The first example of "nest"-building in an African amphibian, the Goliath frog, has been described in a new article in the Journal of Natural History, and could explain why they have grown to be giant.
Researchers observed adult Goliath frogs in the wild and found that they move rocks weighing up to 2kg while building ponds for their young, which they then guard. Goliath frogs themselves weigh up to 3.3kg and their bodies reach over 34cm, without including their legs.
"Goliath frogs are not only huge, but our discovery shows they seem to be attentive parents as well," says author Marvin Schäfer from the Berlin Natural History Museum. "The little ponds they make at the edges of fast-flowing rivers provide their eggs and tadpoles with a safe haven from sometimes torrential waters, as well as from the many predators living there. We think that the heavy work they put into excavation and moving rocks may explain why gigantism evolved in these frogs in the first place."
Despite their renown, they're found only in Cameroon and Equatorial Guinea and little is known about their biology, particularly their reproductive behaviour. Numbers of the endangered species have declined by more than 50 per cent in just 10 years, due to overhunting and deforestation; and researchers first learned about the unusual level of parental care they provide from local frog hunters, who trap adults for bush meat.
To investigate the behaviour, two researchers waded along opposite edges of the Mpoula River looking for breeding sites. At first, they could only distinguish them by finding eggs or tadpoles. However, they learned to spot material excavated and piled up in a way that defied the effects of the water current. They identified 22 potential breeding sites, 14 of which contained nearly 3,000 eggs each, spread across the entire area. At the nest which showed the most recent signs of activity, they recorded a time-lapse video using a camera trap.
The scientists found that Goliath frogs create three different types of pond. For some, they simply clear naturally-occurring rock-pools of leaf-litter and debris. The effect is still strikingly different to surrounding puddles, which have thick layers of leaves, debris and gravel. For the second type, frogs dig out leaf litter and gravel from shallow pools and push it to the edges, forming a dam. Dams are most obvious in the third type, for which frogs clear depressions of shallow water of any large stones, moving them to edge and creating circular pond. This was the most reliable type, as eggs were least likely to spill out or become over-flooded after heavy rain.
Infrared time-lapse revealed an adult spending all night guarding a nest from predators, only ending the vigil just before dawn. The scientists were unable to determine which sex was responsible for building ponds or which for guarding them, although one hunter who described the behaviours in detail suggested that males do the construction while females are the guards. They didn't directly observe the cleaning or digging, but over five days followed progress of a nest, from the first digging attempts to the depositing of eggs.

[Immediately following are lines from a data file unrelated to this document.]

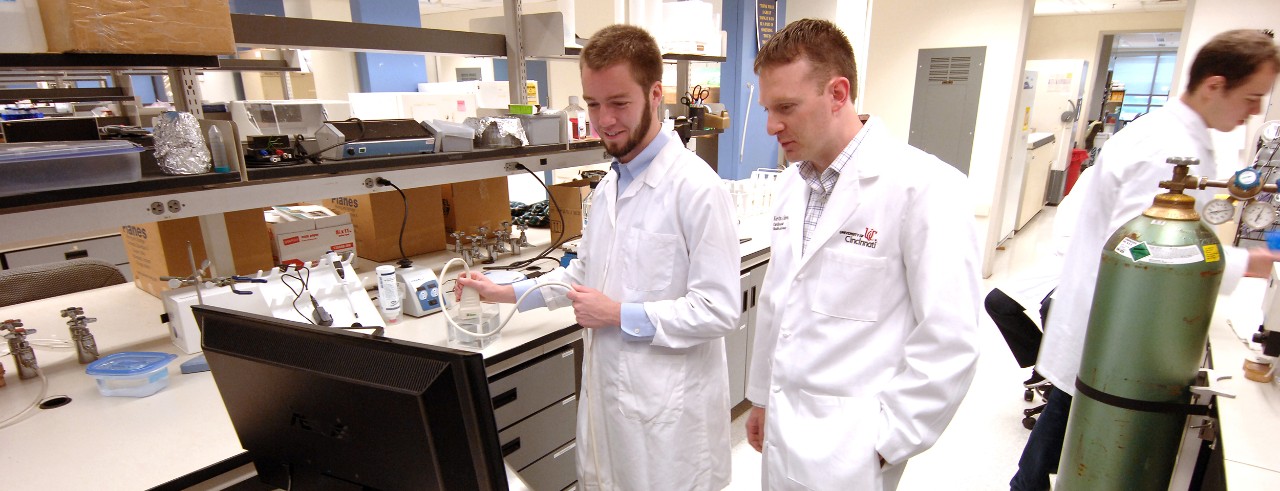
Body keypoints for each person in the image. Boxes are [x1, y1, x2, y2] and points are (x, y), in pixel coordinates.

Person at [456, 24, 740, 491]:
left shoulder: (696, 189)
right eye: (592, 103)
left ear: (654, 95)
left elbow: (719, 308)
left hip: (670, 424)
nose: (603, 119)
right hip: (613, 410)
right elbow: (584, 276)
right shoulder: (610, 187)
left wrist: (618, 314)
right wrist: (503, 291)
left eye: (618, 103)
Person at [1013, 29, 1280, 491]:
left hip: (1113, 330)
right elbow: (1140, 249)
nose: (1255, 111)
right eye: (1252, 97)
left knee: (1052, 446)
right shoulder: (1166, 149)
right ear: (1215, 85)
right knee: (1060, 452)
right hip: (1113, 333)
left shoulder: (1177, 135)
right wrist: (1243, 264)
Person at [744, 18, 981, 490]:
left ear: (837, 93)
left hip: (853, 447)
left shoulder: (926, 188)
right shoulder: (794, 184)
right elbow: (777, 302)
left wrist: (885, 442)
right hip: (784, 425)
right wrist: (760, 396)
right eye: (769, 108)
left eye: (786, 107)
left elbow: (951, 338)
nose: (772, 126)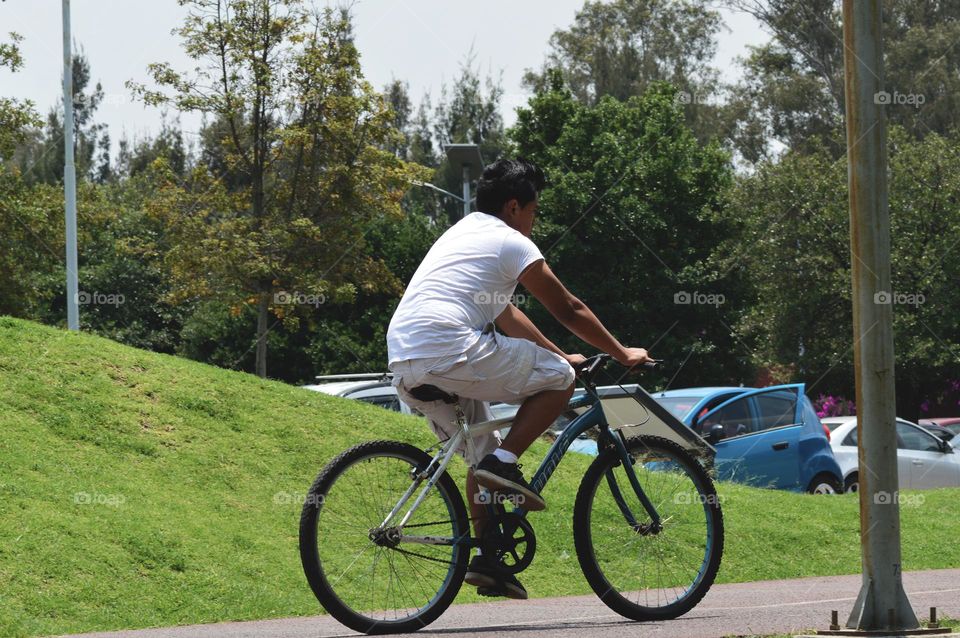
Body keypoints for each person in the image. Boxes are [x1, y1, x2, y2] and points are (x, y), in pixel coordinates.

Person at [387, 158, 651, 599]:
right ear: (513, 206)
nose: (535, 221)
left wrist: (556, 353)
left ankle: (489, 560)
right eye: (534, 211)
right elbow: (568, 307)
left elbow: (507, 315)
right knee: (558, 381)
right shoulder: (510, 242)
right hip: (451, 348)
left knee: (481, 455)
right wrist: (620, 353)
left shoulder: (462, 234)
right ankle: (504, 464)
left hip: (406, 358)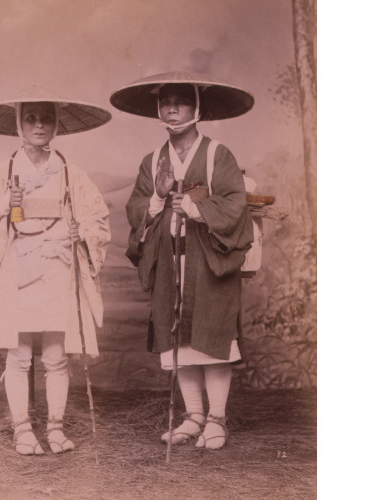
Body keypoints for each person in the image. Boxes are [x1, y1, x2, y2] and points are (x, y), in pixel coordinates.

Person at [0, 86, 111, 455]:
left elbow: (97, 218)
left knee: (57, 355)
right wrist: (2, 205)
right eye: (31, 117)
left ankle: (56, 429)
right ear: (19, 124)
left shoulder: (71, 172)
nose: (39, 124)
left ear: (56, 124)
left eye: (46, 117)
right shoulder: (4, 172)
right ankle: (23, 429)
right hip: (17, 267)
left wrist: (81, 233)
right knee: (20, 354)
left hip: (57, 265)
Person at [110, 72, 254, 449]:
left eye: (181, 100)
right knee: (181, 343)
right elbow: (136, 206)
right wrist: (157, 198)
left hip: (209, 261)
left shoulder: (217, 154)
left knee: (212, 337)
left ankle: (217, 420)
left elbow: (235, 204)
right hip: (170, 262)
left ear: (197, 107)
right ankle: (194, 417)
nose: (172, 108)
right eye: (166, 101)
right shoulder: (153, 159)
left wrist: (193, 206)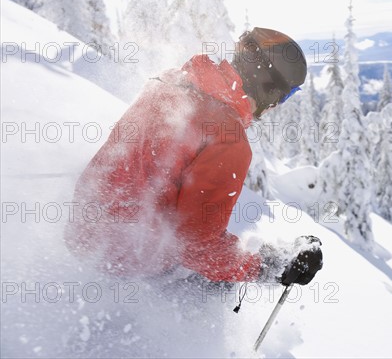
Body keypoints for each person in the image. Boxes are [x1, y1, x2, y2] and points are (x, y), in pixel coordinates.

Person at [64, 27, 322, 286]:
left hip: (81, 232)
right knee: (217, 284)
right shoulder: (228, 137)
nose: (279, 104)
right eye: (286, 94)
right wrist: (269, 268)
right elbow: (197, 245)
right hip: (123, 259)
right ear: (268, 86)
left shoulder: (170, 82)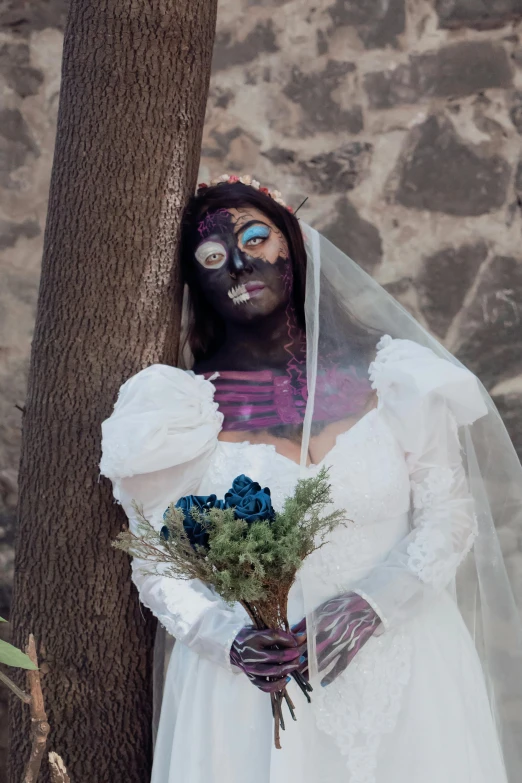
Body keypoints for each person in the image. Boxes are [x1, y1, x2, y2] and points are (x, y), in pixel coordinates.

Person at [100, 174, 522, 783]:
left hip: (406, 665)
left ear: (293, 246)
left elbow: (449, 515)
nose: (241, 264)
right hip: (251, 694)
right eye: (213, 257)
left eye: (254, 237)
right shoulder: (174, 415)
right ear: (197, 283)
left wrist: (372, 605)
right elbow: (157, 562)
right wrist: (232, 641)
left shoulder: (395, 378)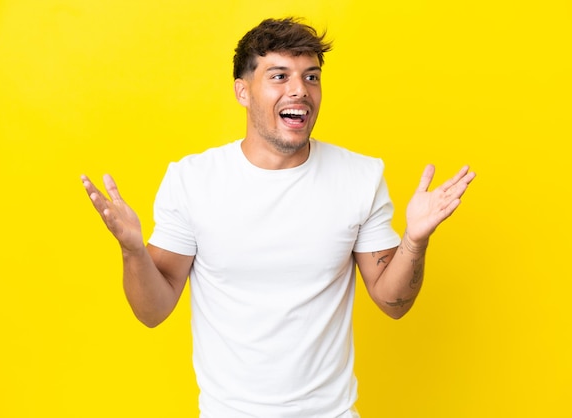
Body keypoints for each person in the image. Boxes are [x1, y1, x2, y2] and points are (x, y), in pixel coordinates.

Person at [82, 17, 475, 418]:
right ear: (242, 91)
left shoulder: (361, 177)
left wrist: (415, 239)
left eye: (311, 77)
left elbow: (394, 302)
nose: (299, 90)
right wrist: (133, 251)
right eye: (279, 75)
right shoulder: (193, 180)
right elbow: (153, 311)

Dr Mark-Oliver Rödel, project leader and president of Frogs & Friends, says: "The fact that we've only just discovered these behaviours shows how little we know about even some of the most spectacular creatures on our planet. We hope that our findings, combined with further ongoing research, will improve our understanding of the needs of the Goliath frog so we can help support its continued survival."
The study was funded by Amphibian Funds in cooperation with the Association of Zoological Gardens, with additional supplies from Frogs & Friends and the Vienna Zoo.